1. The semi-supervised crowd counting method based on the asymmetric co-evolution network is characterized by comprising the following steps of: Step 1, acquiring a public crowd counting data set; step 2, a semi-supervised crowd counting model based on an asymmetric co-evolution network is constructed, wherein the semi-supervised crowd counting model comprises a strong student model and a steady teacher model; Step 3, designing a dynamic targeting excitation mechanism, dynamically constructing a targeting reasoning task by using the prediction result of a 'steady teacher' model as the input of a 'strong student' model, and designing a targeting consistency loss function; And 4, training the model constructed in the step 2 by using the data set in the step 1 and the training mechanism proposed in the step 3 to obtain a trained semi-supervised crowd counting model, and realizing crowd counting.

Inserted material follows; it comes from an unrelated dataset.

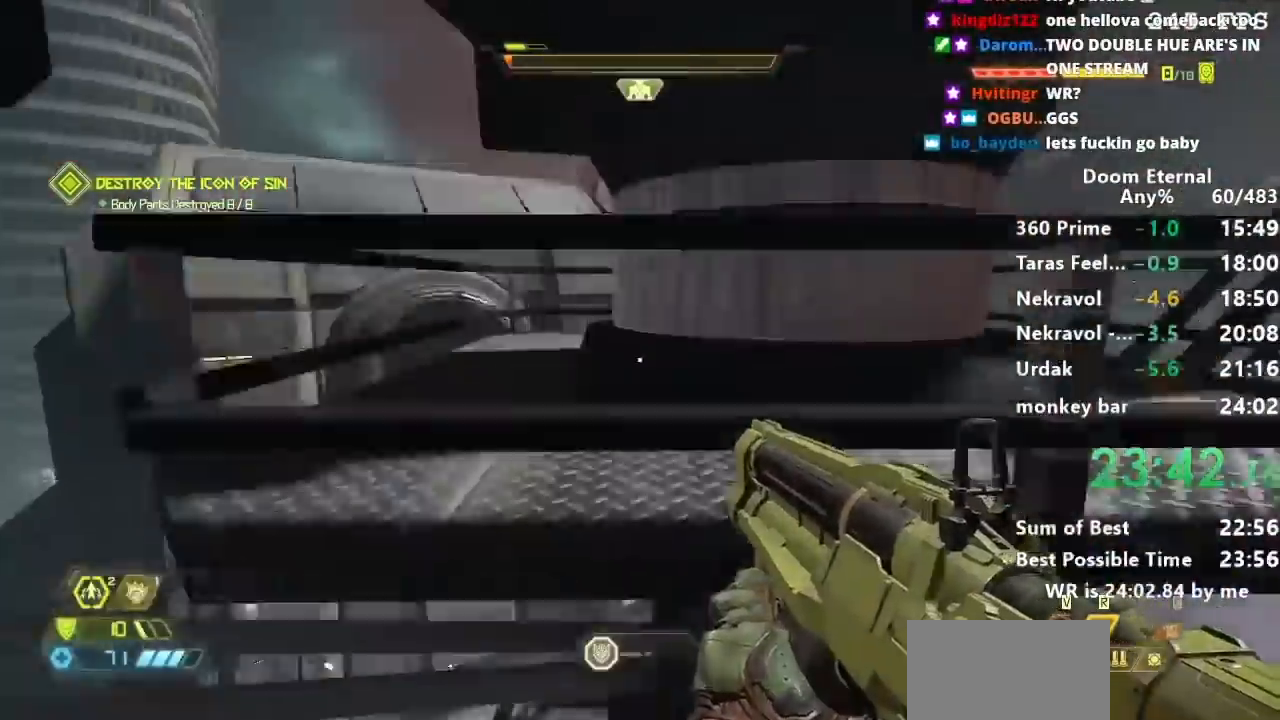
{"keys": [], "events": [[133, "d", "down"], [334, "d", "up"], [400, "w", "up"]]}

2. The method of claim 1, wherein in the step 1, the public crowd count data sets are SHANGHAITECH PART A, SHANGHAITECH PART B, UCF-QNRF and JHU-Crowd ++ data sets, samples are randomly extracted as labeled data from training sets of the data sets according to a ratio of 1:2:8, and the rest is unlabeled data.
3. The method for counting semi-supervised crowd based on asymmetric co-evolution network as set forth in claim 2, wherein in the step 2, a "steady teacher" model adopts an improved P2PNet network architecture, and comprises a VGG16 backbone network and an initial positioning decoding module, and the weight of the "steady teacher" model is smoothly updated by an index moving average EMA mechanism, and the updating formula is as follows: (1) Wherein, the The weight parameters of the 'steady teacher' model are smoothly updated results through an index moving average mechanism when the t batch is in the training process; the weight parameters of the "steady teacher" model, representing the previous batch (t-1), contain the accumulated smoothing information of all previous batches; Representing the coefficient of smoothing and the coefficient of smoothing, Representing the current weight parameters of the "strong student" model at the t-th lot.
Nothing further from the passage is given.